The DSM and psychiatry bashing can be accompanied by self-promotion.  Many people cannot promote their ideas without coupling it to criticism of psychiatry.  There is a better system.  Let’s use all the DSM symptoms and count them and rearrange them in different ways and say we have a superior system that will allow us to have superior models of mental illnesses. It reminds me of the debates of clinical versus actuarial judgment from 40-60 years ago (1).  In that reference, actuarial methods specifically the Minnesota Multiphasic Inventory (MMPI) were considered superior to clinical judgment.  But over that same period – that test was adopted to predict DSM diagnoses, was noted to be invalid for sociocultural subgroups and had to be restandardized, went from being a general psychopathology screen for law enforcement and professional schools to being used much less, and is used far less clinically. 

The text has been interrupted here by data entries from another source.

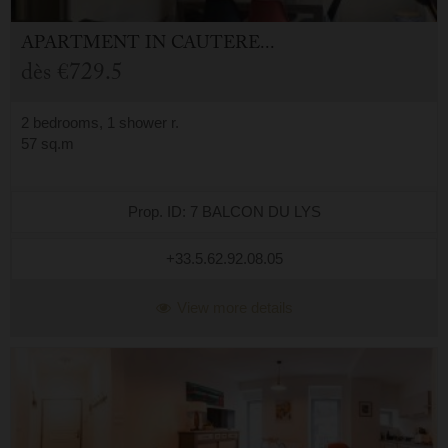
APARTMENT
IN
CAUTERETS (65)
dès
€729.5
2 bedrooms, 1 shower r.
57 sq.m
Prop. ID: 7 BALCON DU LYS
+33.5.62.92.08.05
View more details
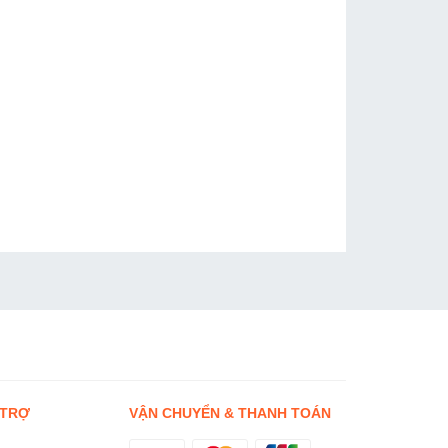
 TRỢ
VẬN CHUYỂN & THANH TOÁN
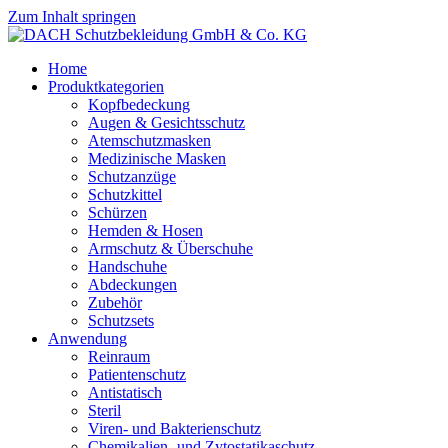
Zum Inhalt springen
Home
Produktkategorien
Kopfbedeckung
Augen & Gesichtsschutz
Atemschutzmasken
Medizinische Masken
Schutzanzüge
Schutzkittel
Schürzen
Hemden & Hosen
Armschutz & Überschuhe
Handschuhe
Abdeckungen
Zubehör
Schutzsets
Anwendung
Reinraum
Patientenschutz
Antistatisch
Steril
Viren- und Bakterienschutz
Chemikalien- und Zytostatikaschutz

In the 1980s, I was interested in quantitative EEG (QEEG) research.  There were manufacturers that marketed machines with proprietary algorithms that they claimed were correlated with psychiatric diagnoses.  The analysis involved statistical probability mapping of EEG frequency bands and then cluster analysis using non-Euclidean geometry. Even more than that - it required adding clinical data to the algorithm – like whether the person was drinking alcohol, using other drugs, and what medication they were taking.  The resulting reports were not only inaccurate, but they also restricted the application to very few patients.  I have no more confidence that newer systems of phenotyping with old metrics and symptoms will get better results.

The reality that is facing every psychiatrist is that they are face-to-face with a person that needs some degree of help.  Depending on the setting that person will recognize it to varying degrees. It takes a lot of discussion, relationship building, and analysis.  It involves talking with and building relationships with some people that most people would actively avoid.  Those kinds of relationships are critical. It takes a lot of attention to detail at the medical, social, familial, and cultural levels. It takes pattern recognition involving experience in training and in practice to determine what is the best intervention. It is a serious job that very few people want to do.

A realistic social media setting where psychiatrists can aggregate would be a plus for exchanging information, posting research and relevant papers, and discussing relevant treatment modalities.  A setting that is free of the cartoons and slogans designed to ridicule psychiatrists written by people who have no idea of what the experience of a psychiatrist is like. So far – I have not found that site.  Like I started out saying in this essay LinkedIn is like all the rest.  There are certainly many valued colleagues and references over there, but the trolls are building.

Let me know when there is a troll free site with standards and moderation and I will be there.  Let me know if you are interested in making that site and I will give you my ideas of how it can be done.  Until then this blog is my troll-free zone.                      

 

 

George Dawson, MD, DFAPA

 

References:

1:  Dawes RM, Faust D, Meehl PE. Clinical versus actuarial judgment. Science. 1989 Mar 31;243(4899):1668-74. doi: 10.1126/science.2648573. PMID: 2648573.

2:  John ER, Karmel BZ, Corning WC, Easton P, Brown D, Ahn H, John M, Harmony T, Prichep L, Toro A, Gerson I, Bartlett F, Thatcher F, Kaye H, Valdes P, Schwartz E. Neurometrics. Science. 1977 Jun 24;196(4297):1393-410. doi: 10.1126/science.867036. PMID: 867036.

3:  John ER. The role of quantitative EEG topographic mapping or 'neurometrics' in the diagnosis of psychiatric and neurological disorders: the pros. Electroencephalogr Clin Neurophysiol. 1989 Jul;73(1):2-4. doi: 10.1016/0013-4694(89)90013-8. PMID: 2472947.

4:  Fisch BJ, Pedley TA. The role of quantitative topographic mapping or 'neurometrics' in the diagnosis of psychiatric and neurological disorders: the cons. Electroencephalogr Clin Neurophysiol. 1989 Jul;73(1):5-9. doi: 10.1016/0013-4694(89)90014-x. PMID: 2472951.